Im regierungsinternen Haushaltsstreit hat Bundesentwicklungsministerin Svenja Schulze (SPD) davor gewarnt, dass die Kürzung ihres Etats beispielsweise Flüchtlingswellen zur Folge haben könnte. „Wo sollen denn die Menschen in den Flüchtlingscamps bleiben, wenn die UN-Hilfswerke die Rationen kürzen und kein Geld für Schulen oder Wasserversorgung mehr da ist?“, sagte die SPD-Politikerin dem „Tagesspiegel“ (Mittwochausgabe) in Bezug auf die nach dem Bundeswehrabzug aus Mali versprochene Hilfe für die Sahelregion, die nun von den Kürzungen bedroht ist. „Diesen Fehler, den wir 2015 in den Nachbarländern Syriens gemacht haben, sollten wir nicht wiederholen.“ Man wisse „aus der damaligen Flüchtlingskrise, dass es sehr viel günstiger gewesen wäre, finanziell vor Ort zu helfen“.
Die bisherige Entwicklungszusammenarbeit mit der Region halte zudem junge Männer davon ab, ihr Geld bei verschiedenen Milizen zu verdienen. „Damit aufzuhören, hätte letztlich auch Folgen für Deutschland und Europa – und zwar als Terrorgefahr“, sagte Schulze weiter. „Ich kann nur davor warnen.“
Bei weiteren Kürzungen ihres Etwats „würde zu empfindlichen Einschnitten unseres Engagements kommen – in der Ukraine und anderswo“, so die SPD-Politikerin. „Deutschland ist in dieser schwierigen Zeit nicht weniger, sondern mehr auf Partnerschaften angewiesen“. Wo sich die Bundesrepublik zurückziehe, engagierten sich dann China und Russland umso stärker, so Schulze. „Ob das für eine Exportnation klug ist, wage ich zu bezweifeln.“
Schulze sieht zudem konkrete Belastungen und Bedrohungen auf Deutschland zukommen, sollte etwa die nach dem Bundeswehrabzug aus Mali versprochene Hilfe für die Sahelregion gekürzt oder gar eingestellt werden müssen.

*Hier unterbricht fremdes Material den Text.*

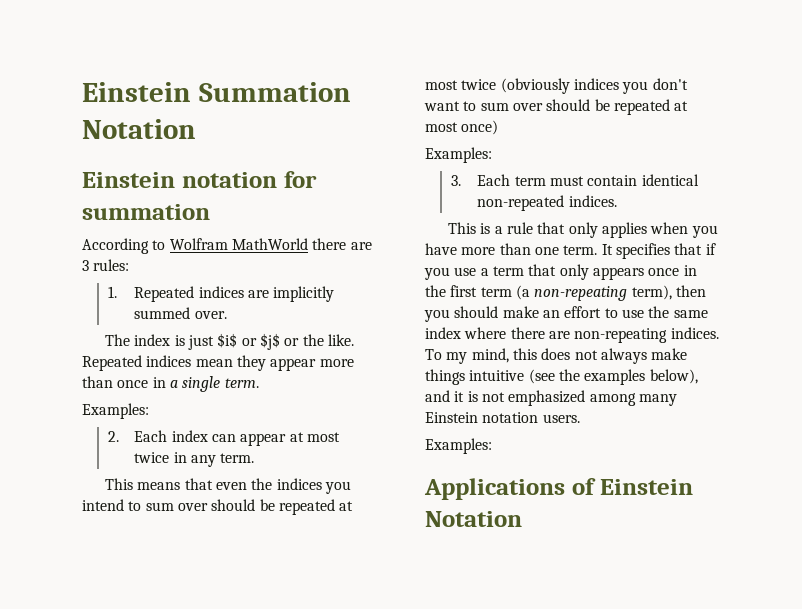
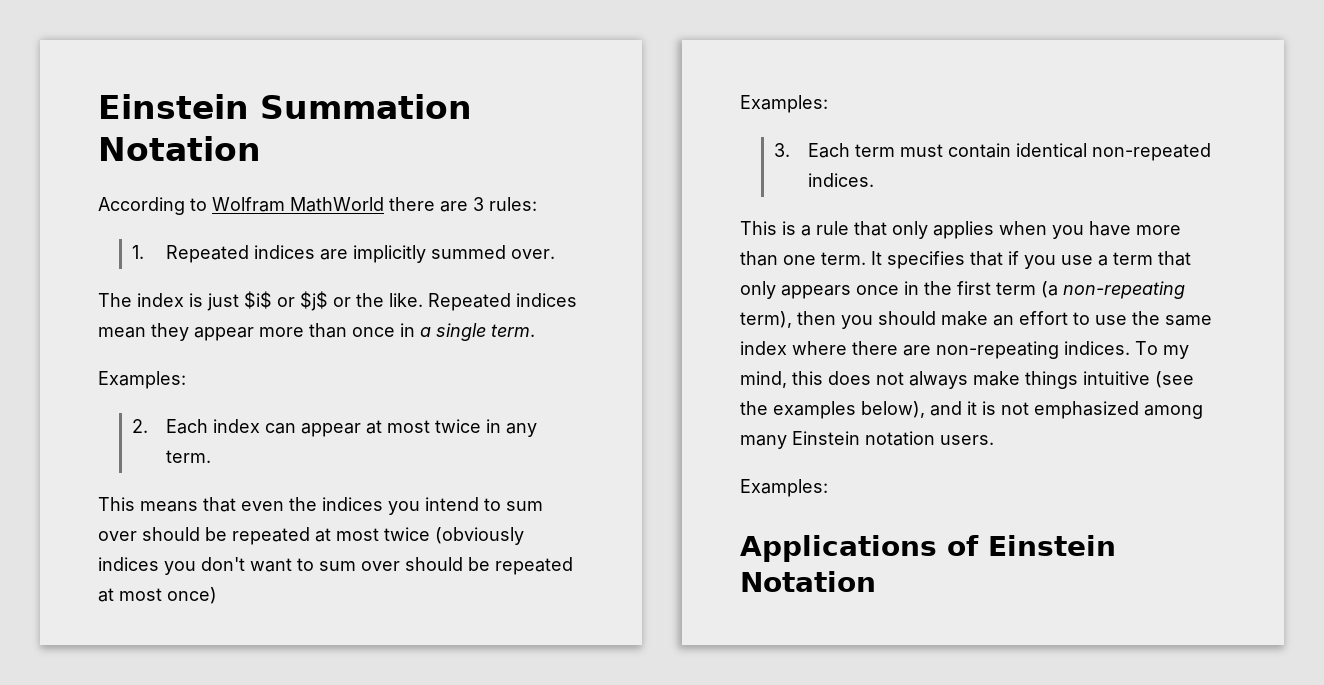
[82,171,317,188] [82,204,210,220] // Einstein notation for summation -> (261, 148) none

Auch im Nahen Osten müsse Deutschland mittel- und langfristig „eher mehr als weniger“ Geld in die Hand nehmen müssen. „Wenn ein eigenständiger palästinensischer Staat entstehen soll, braucht er tragfähige demokratische und wirtschaftliche Strukturen“, sagte die Entwicklungsministerin. „Dies ist auch im Interesse Israels.“
Schulze äußerte sich dennoch optimistisch, dass die grundlegenden Meinungen innerhalb der Ampelregierung überwunden werden könnten. „Deutschland wird sich nicht aus der Welt zurückziehen. Wir werden in den Haushaltsverhandlungen eine Lösung finden.“
Laut „Süddeutscher Zeitung“ soll nach den Vorgaben des Bundesfinanzministeriums unter Leitung von Christian Lindner (FDP) für den Haushalt des Entwicklungsministeriums ein Plafond von 9,878 Milliarden Euro gelten. In der sogenannten mittelfristigen Finanzplanung waren für 2025 noch 10,3 Milliarden Euro vorgesehen. Zum Vergleich: 2023 standen dem Ministerium unter Leitung von Svenja Schulze (SPD) noch 12,16 Milliarden Euro zur Verfügung.
Die Ampelkoalition hatte im Koalitionsvertrag vereinbart, mindestens 0,7 Prozent der nationalen Wirtschaftsleistung für Entwicklungspolitik aufzuwenden. Diese sogenannte „ODA-Quote“ wäre nach den neuen Sparvorgaben trotz einer schwächelnden Wirtschaft wohl nicht erfüllt. Die 1970 getroffene Vereinbarung, die zuletzt 2015 durch die Verabschiedung der UN-Entwicklungsziele erneut verankert worden ist, wurde 2023 von Deutschland erst zum fünften Mal erreicht.